T-Rex: In French, each noun is either a boy or a girl, which means you've got a 50% chance of making a mistake that does not impact the ACTUAL meaning of your sentence, but which still makes you wrong. This is how French says "screw you" to every student of the language.
T-Rex: That's right! I've finally confirmed what we've all suspected!
T-Rex: And French isn't the only dick here: most Indo-European languages have gendered nouns too. We don't have infinite space in our brains, and speakers of these languages are forced to use up precious neurons remembering whether the moon - THE MOON, ladies and gentlemen - is a boy or a girl. SPOILER ALERT: it's a dude to the Polish and a chick to the French. Woo hoo. Hey, hope you didn't need to remember where you put your keys!
Utahraptor: Did someone just fail a French test? T-Rex: If you're asking if I failed to care about imaginary moon sex organs, then YES.
T-Rex: Man, why don't we give everything a sexual orientation too while we're at it? From now on, the moon is gay! The Earth is heteroflexible, and the moon: 100% SUPER HOMOSEXUAL. Utahraptor: So it's a lesbian to the French and a gay dude to the Polish? T-Rex: YES. THIS IS WHAT WILL MAKE SENSE TO THEM.

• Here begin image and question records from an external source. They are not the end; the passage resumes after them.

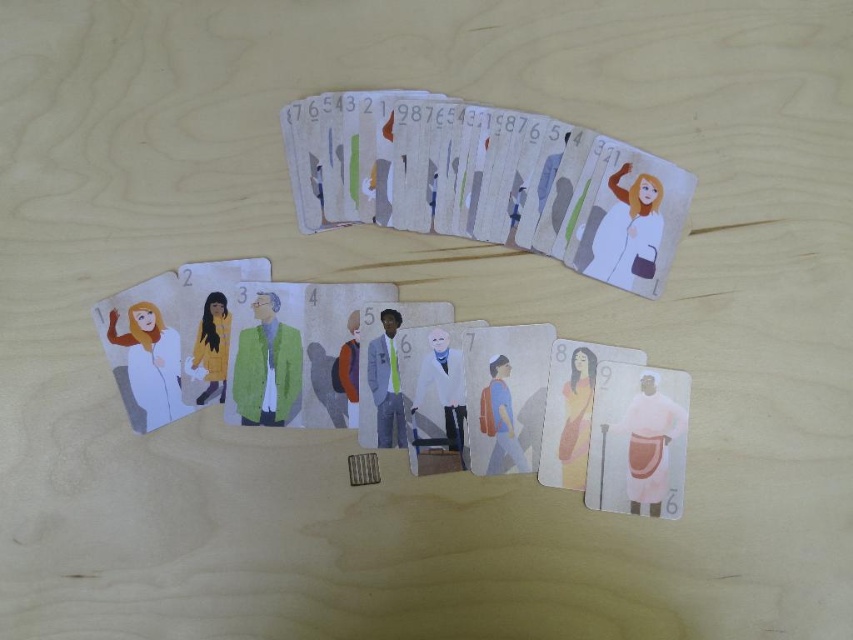
Does matte paper card at center come behind white matte lab coat at center?

That is False.

What do you see at coordinates (399, 378) in the screenshot?
I see `matte paper card at center` at bounding box center [399, 378].

You are a GUI agent. You are given a task and a screenshot of the screen. Output one action in this format:
    pyautogui.click(x=<x>, y=<y>)
    Task: Click on the matte paper card at center
    The width and height of the screenshot is (853, 640).
    Given the screenshot: What is the action you would take?
    pyautogui.click(x=399, y=378)

Who is shorter, green textured sweater at center or matte white robe at lower right?

green textured sweater at center

Who is lower down, green textured sweater at center or matte white robe at lower right?

matte white robe at lower right is lower down.

Where is `green textured sweater at center`? This screenshot has width=853, height=640. green textured sweater at center is located at coordinates (267, 365).

Locate an element on the screen. The image size is (853, 640). green textured sweater at center is located at coordinates (267, 365).

Does white matte lab coat at center have a greater width compared to light blue fabric suit at center?

Correct, the width of white matte lab coat at center exceeds that of light blue fabric suit at center.

Does point (448, 413) come in front of point (375, 355)?

Yes.

Between point (439, 348) and point (392, 384), which one is positioned behind?

The point (392, 384) is more distant.

This screenshot has height=640, width=853. What are the coordinates of `white matte lab coat at center` in the screenshot? It's located at [440, 387].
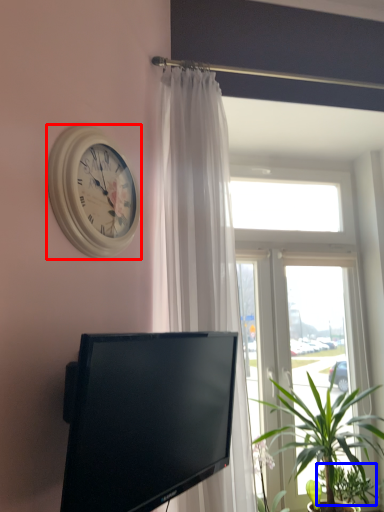
Question: Among these objects, which one is nearest to the camera, wall clock (highlighted by a red box) or plant (highlighted by a blue box)?

Choices:
 (A) wall clock
 (B) plant

Answer: (A)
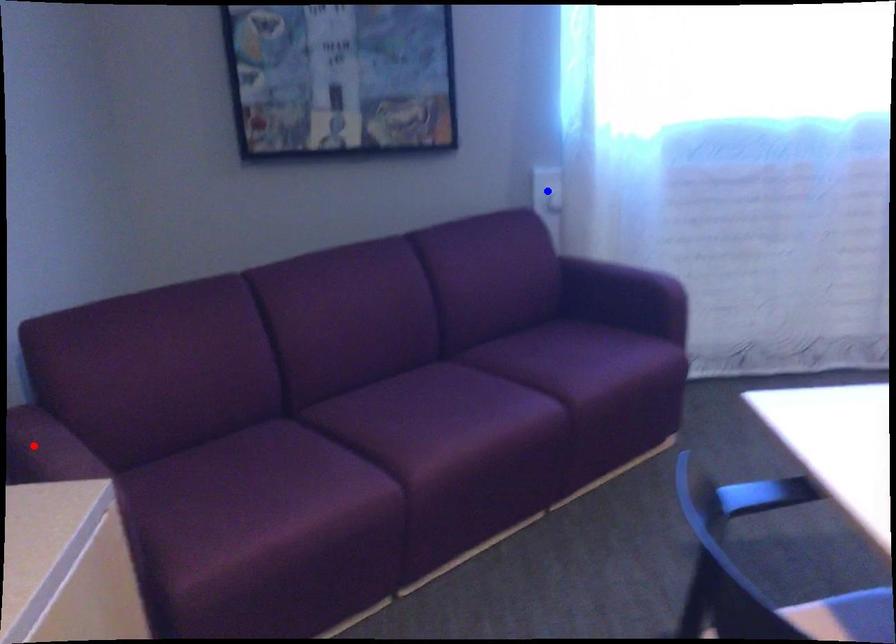
Question: Which of the two points in the image is closer to the camera?

Choices:
 (A) Blue point is closer.
 (B) Red point is closer.

Answer: (B)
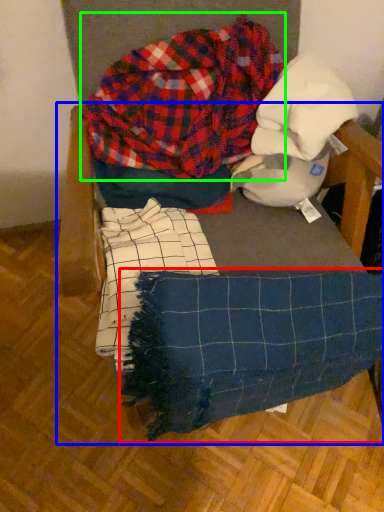
Question: Which is farther away from blanket (highlighted by a red box)? furniture (highlighted by a blue box) or flannel (highlighted by a green box)?

Choices:
 (A) furniture
 (B) flannel

Answer: (B)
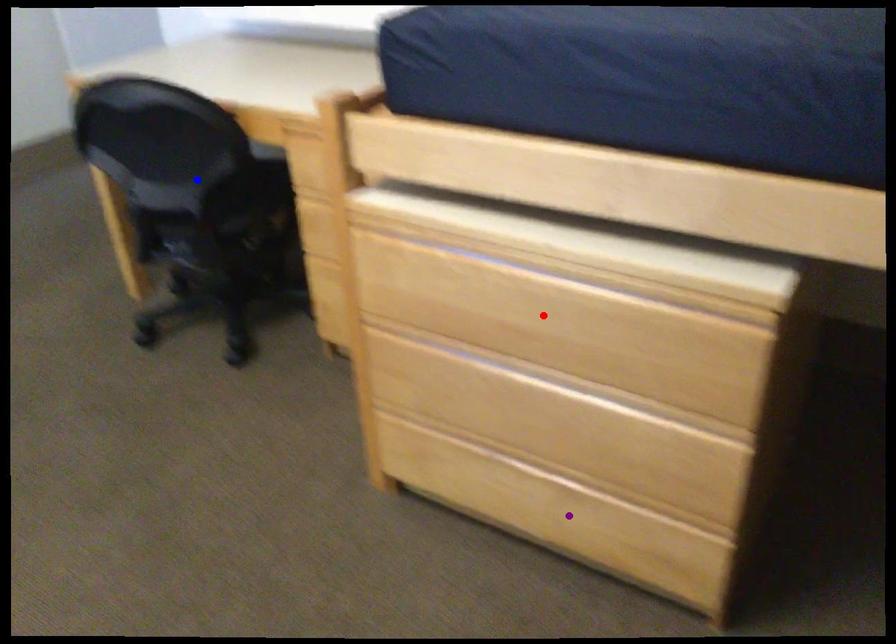
Order these from nearest to farthest:
blue point
purple point
red point

1. red point
2. purple point
3. blue point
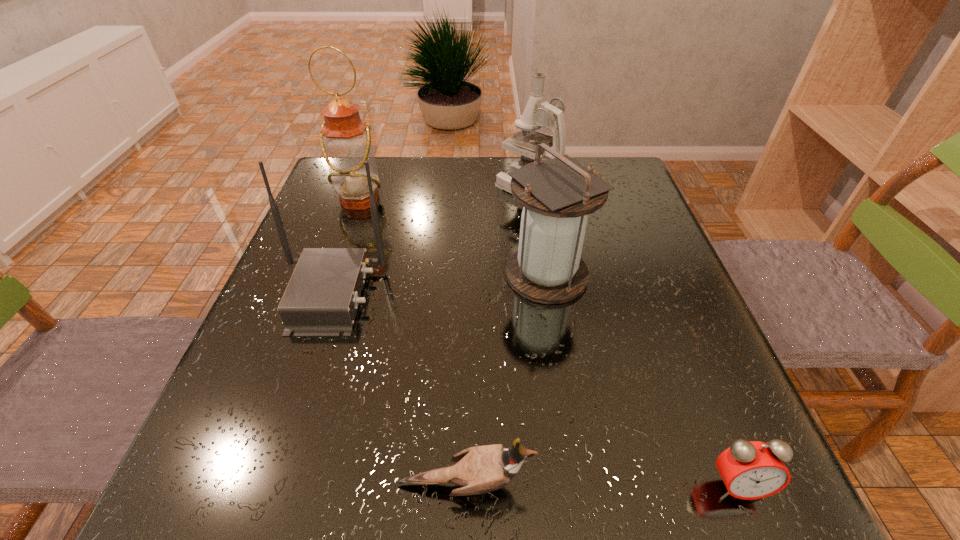
The image size is (960, 540). In order to click on vacant area located 0.190m on the back of the router to connect cables in this screenshot , I will do click(473, 294).

The image size is (960, 540). I want to click on free space located at the face of the fifth tallest object, so click(x=719, y=484).

Identify the location of oil lamp that is at the far edge. (345, 139).

Locate an element on the screen. microscope that is positioned at the far edge is located at coordinates (537, 113).

Locate an element on the screen. The image size is (960, 540). bird located at the near edge is located at coordinates (482, 469).

Find the location of a particular element. alarm clock located in the near edge section of the desktop is located at coordinates (750, 470).

Where is `oil lamp present at the left edge`? The height and width of the screenshot is (540, 960). oil lamp present at the left edge is located at coordinates (345, 139).

This screenshot has height=540, width=960. In order to click on router that is at the left edge in this screenshot , I will do `click(322, 297)`.

Where is `object at the right edge`? This screenshot has height=540, width=960. object at the right edge is located at coordinates (750, 470).

Find the location of a particular element. object located at the far left corner is located at coordinates (345, 139).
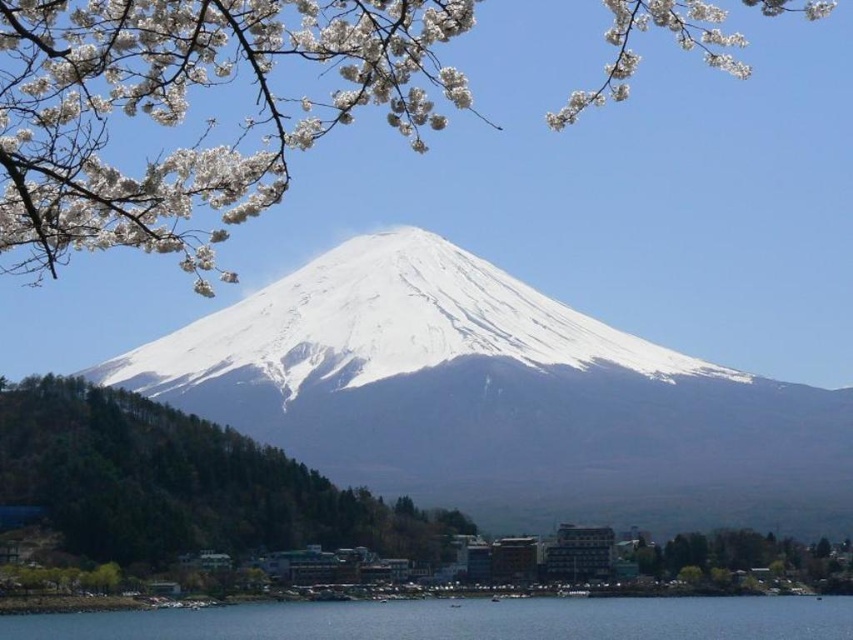
You are standing in the landscape and want to take a photo of both point (93, 460) and point (219, 625). Which point should you focus on first to ensure both are in focus?

You should focus on point (219, 625) first because it is further away from you than point (93, 460), ensuring both will be in focus.

You are standing in the landscape scene and want to walk from the green leafy tree at lower left to the clear blue water at lower center. Which direction should you head towards?

The green leafy tree at lower left is to the left of clear blue water at lower center. To reach the clear blue water at lower center from the green leafy tree at lower left, you should head towards the right.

T-Rex: Attention, world! This started out as sarcasm but now I'm honestly 100% behind the idea of a gay French moon! T-Rex: To be honest, I HAVE ALWAYS HAD MY SUSPICIONS.
What are the haps my friends
March 9th, 2011:If you're working on a secret project where you're going to surprise me by translating all my comics into French, feel free to make this one about dogs or something! It seems the only possible course of action?